Judgment shadows the spirit of welcome. 

Hospitality thrives in an atmosphere of acceptance. It doesn’t come with judgment. It doesn’t scrutinize or condemn. Hospitality generates a judgment-free zone, where individuals are loved and valued for who they are. 

Anyone who’s ever visited Planet Fitness knows about The Lunk Alarm. It is a literal siren on the wall that flashes and sounds if someone is caught intimidating or judging – ultimately drawing attention, disrupting workouts, and alerting gym staff to the intimidating and judgmental person. Can you think of a recent context where you’ve felt intimidated or judged? It may be at a church, within your workplace, or between you and another family member. In any of those contexts, imagine if a loud siren were triggered every time someone judged you (or you judged another). You won’t find a Lunk Alarm at our retreat center, but we hope you’ll encounter an environment free from judgment and open to understanding. We believe our work is to create an open door for you to be transformed in precisely the way you need to be. 

Recognize the warmth of a welcome without intimidation. In what relationship would you like to see the barrier of judgment melted into a generous embrace?

Transactional hospitality misses the mark. 

Genuine hospitality is not a business transaction. It’s not about expecting something in return for the welcome extended. This obviously gets complicated for conference & retreat centers as guests pay to be here, yet our highest hope is always to prioritize the value of connection over any monetary exchange. As a mission-driven, non-profit organization, we rely heavily on donors and volunteers to subsidize the costs of all components of our retreats including facilities, food, amenities, grounds, and staffing. As a result, we charge our guests a fraction of the “total cost” to host them, so to speak. Additionally, later this year we’re launching a scholarship fund to further offset costs specifically for personal retreatants. Stay tuned for ways to contribute to (or benefit from) that fund! 

In your own life, reflect on a transactional relationship guided by some exchange compared to a rich connection that regularly transcends the material. How do they compare? What is the currency of hospitality?


Mount Olivet Conference & Retreat Center strives to be an environment where groups and individuals can find connection and renewal without the burden of coercion, conditions, transactions, or judgment. Compelled by the true spirit of hospitality, we look forward to welcoming all who seek a space of love, understanding, and openness. 

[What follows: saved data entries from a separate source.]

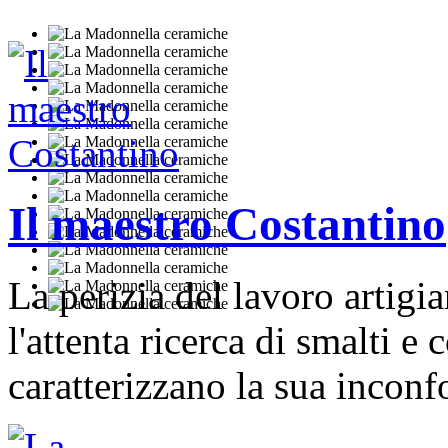
Il maestro Costantino
La perizia del lavoro artigian
l'attenta ricerca di smalti e c
caratterizzano la sua incon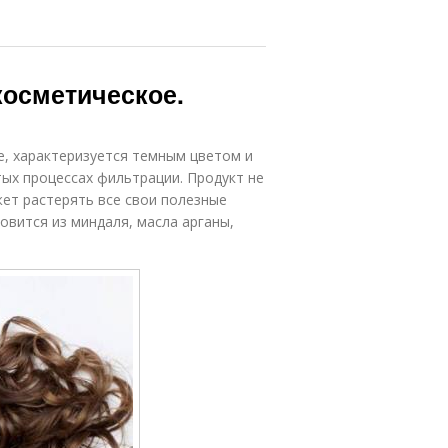
 косметическое.
, характеризуется темным цветом и
ых процессах фильтрации. Продукт не
жет растерять все свои полезные
овится из миндаля, масла арганы,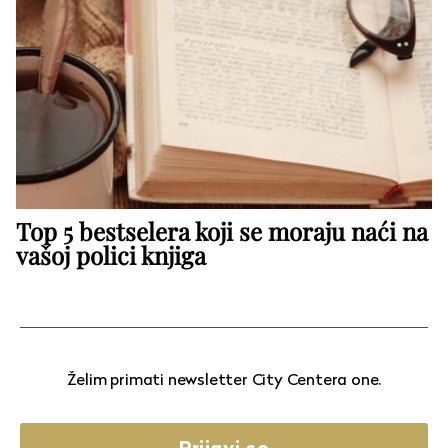
Top 5 bestselera koji se moraju naći na
vašoj polici knjiga
Želim primati newsletter City Centera one.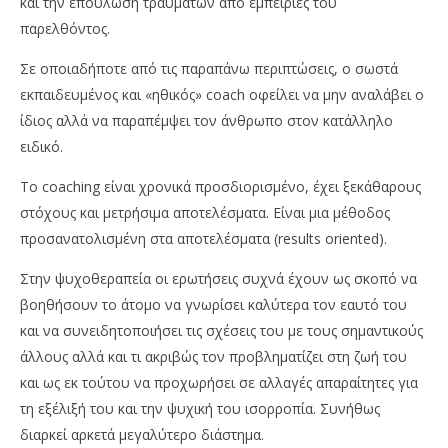
και την επούλωση τραυμάτων από εμπειρίες του
παρελθόντος.
Σε οποιαδήποτε από τις παραπάνω περιπτώσεις, ο σωστά
εκπαιδευμένος και «ηθικός» coach οφείλει να μην αναλάβει ο
ίδιος αλλά να παραπέμψει τον άνθρωπο στον κατάλληλο
ειδικό.
Το coaching είναι χρονικά προσδιορισμένο, έχει ξεκάθαρους
στόχους και μετρήσιμα αποτελέσματα. Είναι μια μέθοδος
προσανατολισμένη στα αποτελέσματα (results oriented).
Στην ψυχοθεραπεία οι ερωτήσεις συχνά έχουν ως σκοπό να
βοηθήσουν το άτομο να γνωρίσει καλύτερα τον εαυτό του
και να συνειδητοποιήσει τις σχέσεις του με τους σημαντικούς
άλλους αλλά και τι ακριβώς τον προβληματίζει στη ζωή του
και ως εκ τούτου να προχωρήσει σε αλλαγές απαραίτητες για
τη εξέλιξή του και την ψυχική του ισορροπία. Συνήθως
διαρκεί αρκετά μεγαλύτερο διάστημα.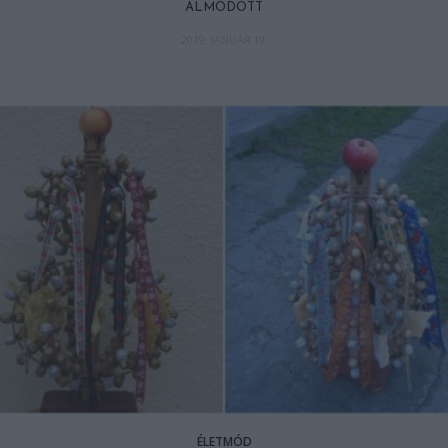
ÁLMODOTT
2019. JANUÁR 19.
ÉLETMÓD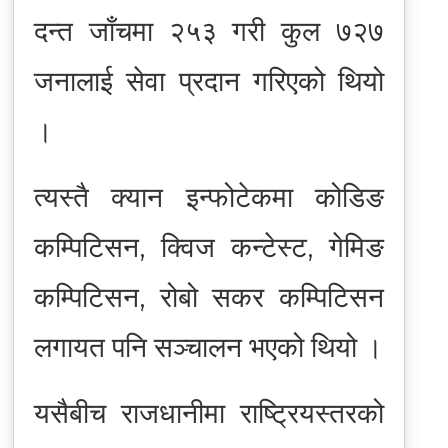
दन्त जाँचमा २५३ गरी कुल ७२७
जनालाई सेवा प्रदान गरिएको थियो
।
त्यस्तै क्यान इन्फोटेकमा कोडिङ
कम्पिटिसन, क्विज कन्टेस्ट, गेमिङ
कम्पिटिसन, रोबो सकर कम्पिटिसन
लगायत पनि सञ्चालन भएको थियो ।
यसैबीच राजधानीमा राष्ट्रियस्तरको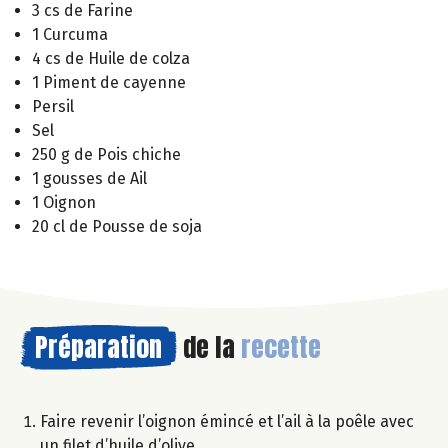
3 cs de Farine
1 Curcuma
4 cs de Huile de colza
1 Piment de cayenne
Persil
Sel
250 g de Pois chiche
1 gousses de Ail
1 Oignon
20 cl de Pousse de soja
Préparation
de la
recette
Faire revenir l’oignon émincé et l’ail à la poêle avec
un filet d’huile d’olive.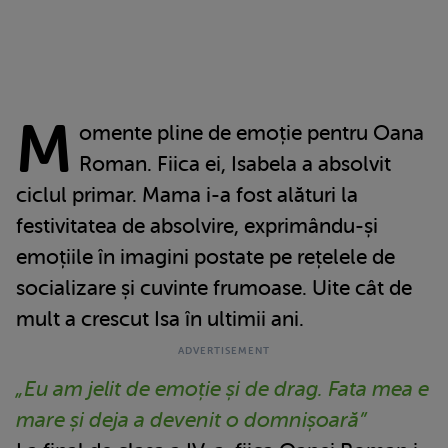
M
omente pline de emoție pentru Oana
Roman. Fiica ei, Isabela a absolvit
ciclul primar. Mama i-a fost alături la
festivitatea de absolvire, exprimându-și
emoțiile în imagini postate pe rețelele de
socializare și cuvinte frumoase. Uite cât de
mult a crescut Isa în ultimii ani.
„Eu am jelit de emoție și de drag. Fata mea e
mare și deja a devenit o domnișoară”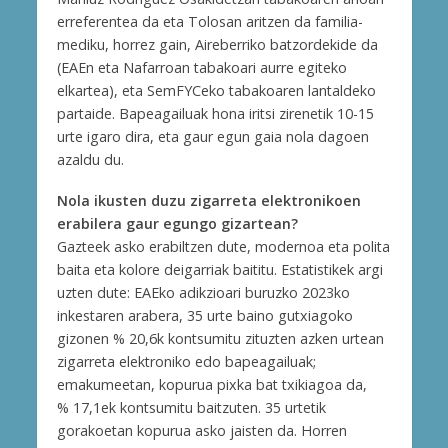
erreferentea da eta Tolosan aritzen da familia-
mediku, horrez gain, Aireberriko batzordekide da
(EAEn eta Nafarroan tabakoari aurre egiteko
elkartea), eta SemFYCeko tabakoaren lantaldeko
partaide. Bapeagailuak hona iritsi zirenetik 10-15
urte igaro dira, eta gaur egun gaia nola dagoen
azaldu du.
Nola ikusten duzu zigarreta elektronikoen
erabilera gaur egungo gizartean?
Gazteek asko erabiltzen dute, modernoa eta polita
baita eta kolore deigarriak baititu. Estatistikek argi
uzten dute: EAEko adikzioari buruzko 2023ko
inkestaren arabera, 35 urte baino gutxiagoko
gizonen % 20,6k kontsumitu zituzten azken urtean
zigarreta elektroniko edo bapeagailuak;
emakumeetan, kopurua pixka bat txikiagoa da,
% 17,1ek kontsumitu baitzuten. 35 urtetik
gorakoetan kopurua asko jaisten da. Horren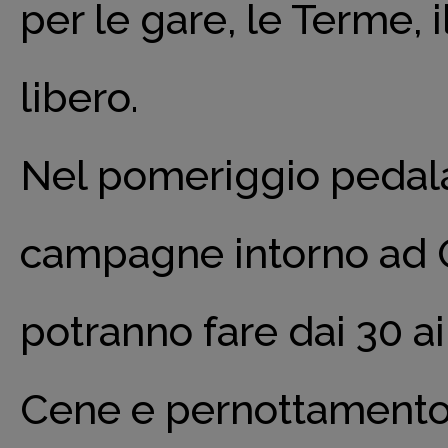
per le gare, le Terme, 
libero.
Nel pomeriggio pedalat
campagne intorno ad O
potranno fare dai 30 a
Cene e pernottamento 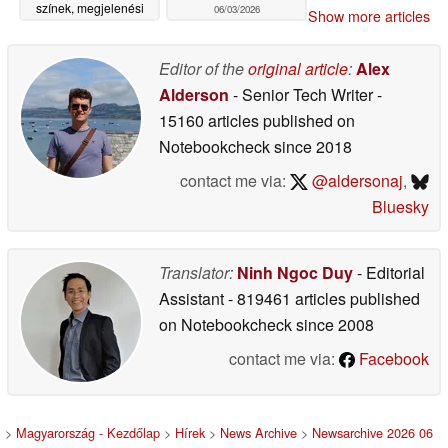
színek, megjelenési
06/03/2026
Show more articles
dátum
06/04/2026
Editor of the
original article
:
Alex
Alderson
- Senior Tech Writer
-
15160 articles published on
Notebookcheck
since 2018
contact me via:
@aldersonaj
,
Bluesky
Translator:
Ninh Ngoc Duy
- Editorial
Assistant
- 819461 articles published
on Notebookcheck
since 2008
contact me via:
Facebook
>
Magyarország - Kezdőlap
>
Hírek
>
News Archive
>
Newsarchive 2026 06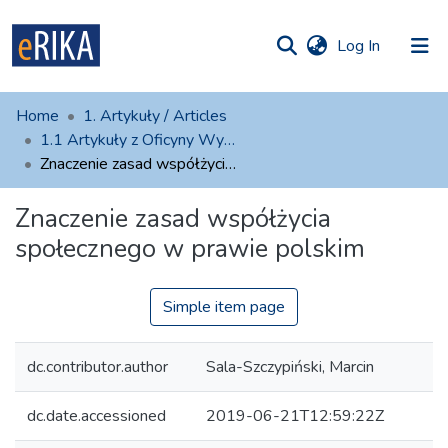
(current)
Log In
munities
 of UAFM
atistics
Home
1. Artykuły / Articles
Information
ections
1.1 Artykuły z Oficyny Wydawniczej AFM
Znaczenie zasad współżycia społecznego w prawie polskim
For authors
Znaczenie zasad współżycia
Help
społecznego w prawie polskim
Contact
Simple item page
dc.contributor.author
Sala-Szczypiński, Marcin
dc.date.accessioned
2019-06-21T12:59:22Z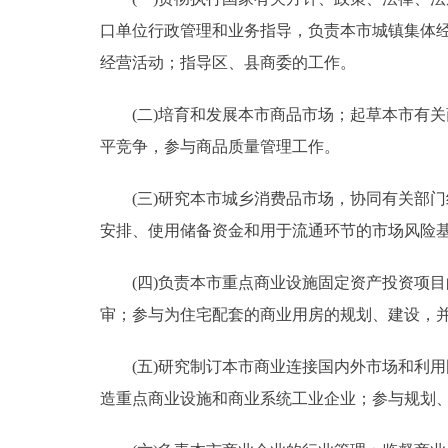
口单位行政管理和业务指导，负责本市城镇集体
走进北京
经营活动；指导区、县商委的工作。
北京概况
(二)培育和发展本市商品市场；起草本市有关
平竞争，参与商品质量管理工作。
绿色北京
多语种
(三)研究本市城乡消费品市场，协同有关部门
安排、使用储备资金和用于流通环节的市场风险
ENGLISH
(四)负责本市重点商业设施固定资产投资项目
DEUTSCH
审；参与为住宅配套的商业用房的规划、建设
(五)研究制订本市商业连接国内外市场和利用
ESPAÑOL
造重点商业设施和商业系统工业企业；参与规划
ITALIANO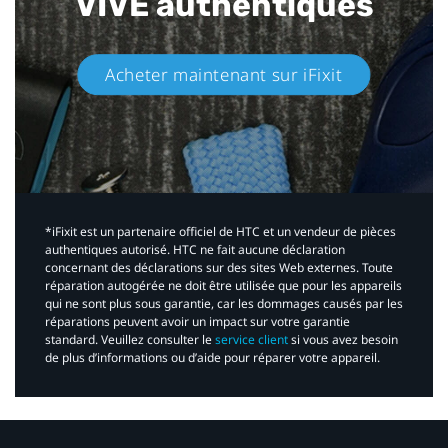
VIVE authentiques​
Acheter maintenant sur iFixit​
*iFixit est un partenaire officiel de HTC et un vendeur de pièces
authentiques autorisé. HTC ne fait aucune déclaration
concernant des déclarations sur des sites Web externes. Toute
réparation autogérée ne doit être utilisée que pour les appareils
qui ne sont plus sous garantie, car les dommages causés par les
réparations peuvent avoir un impact sur votre garantie
standard. Veuillez consulter le
service client
si vous avez besoin
de plus d’informations ou d’aide pour réparer votre appareil.​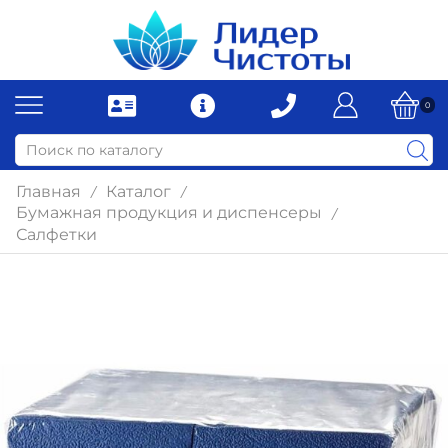
0
Главная
Каталог
/
/
Бумажная продукция и диспенсеры
/
Салфетки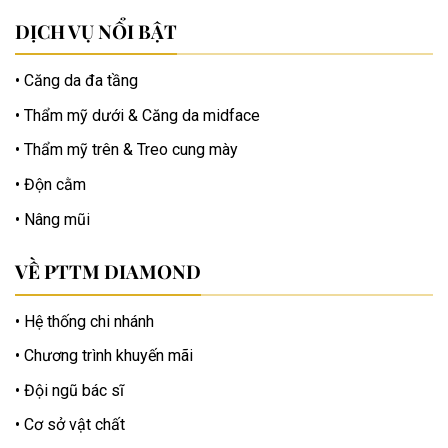
DỊCH VỤ NỔI BẬT
Căng da đa tầng
Thẩm mỹ dưới & Căng da midface
Thẩm mỹ trên & Treo cung mày
Độn cằm
Nâng mũi
VỀ PTTM DIAMOND
Hệ thống chi nhánh
Chương trình khuyến mãi
Đội ngũ bác sĩ
Cơ sở vật chất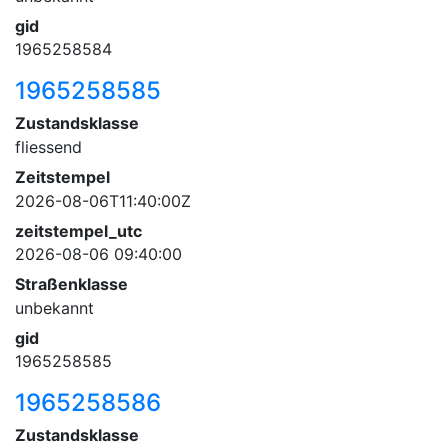
gid
1965258584
1965258585
Zustandsklasse
fliessend
Zeitstempel
2026-08-06T11:40:00Z
zeitstempel_utc
2026-08-06 09:40:00
Straßenklasse
unbekannt
gid
1965258585
1965258586
Zustandsklasse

How do you think about what hospitality is and isn’t? We look forward to reading your reflections in the comments below! 



  1. Holly Widen says:

    Good morning Jeremy,
    Thank you so very much for your words of wisdom. Such thoughtful, inspiring, encouraging, helpful, compassionate, meaningful and spiritual comments.
    Well done !
    I am so very grateful for all that you and the entire staff do to make our Retreat Center a place of genuine hospitality.
    I am excited and looking forward to our Women’s Retreat. See you soon ,
    Thanks again,
    Holly Widen

  2. kent busman says:

    As the director of said “funky, hippie, Jesus camp in upstate NY” I would simply like to add that Jesus modeled for us wonderful ways to live into the sort of radical hospitality that Jeremy writes about. It’s a big challenge to welcome “the other” in ways that hold them as dear as your own understandings of the world, etc. There is no ‘right’ way to do this, just a lot of wrong ways. Oh, and I might add, how hospitable we are to the world around us often is a good metric to how hospitable we are going to be to each other.

  3. Jeremy Bork says:

    Precisely! Thanks for this reminder. 🙏

  4. Karen Johnson says:

    I am most inspired in the sharing of Hospitality focus @ MOCRC, learning of its opportunities to experience its gift, as well as what it is not! Hospitality was key in ministry of Jesus, bringing his message to others in his travels. I’ve kept that focus in my forefront- now reflecting on my life experiences-my birth family, raising our family, volunteer work/church/other, employment, travel, etc., with opportunities to meet/greet/know one another with a genuine interest in their very being, to inquire, listen with enjoyment of their lives, all playing a role in values exemplified @ MOCRC!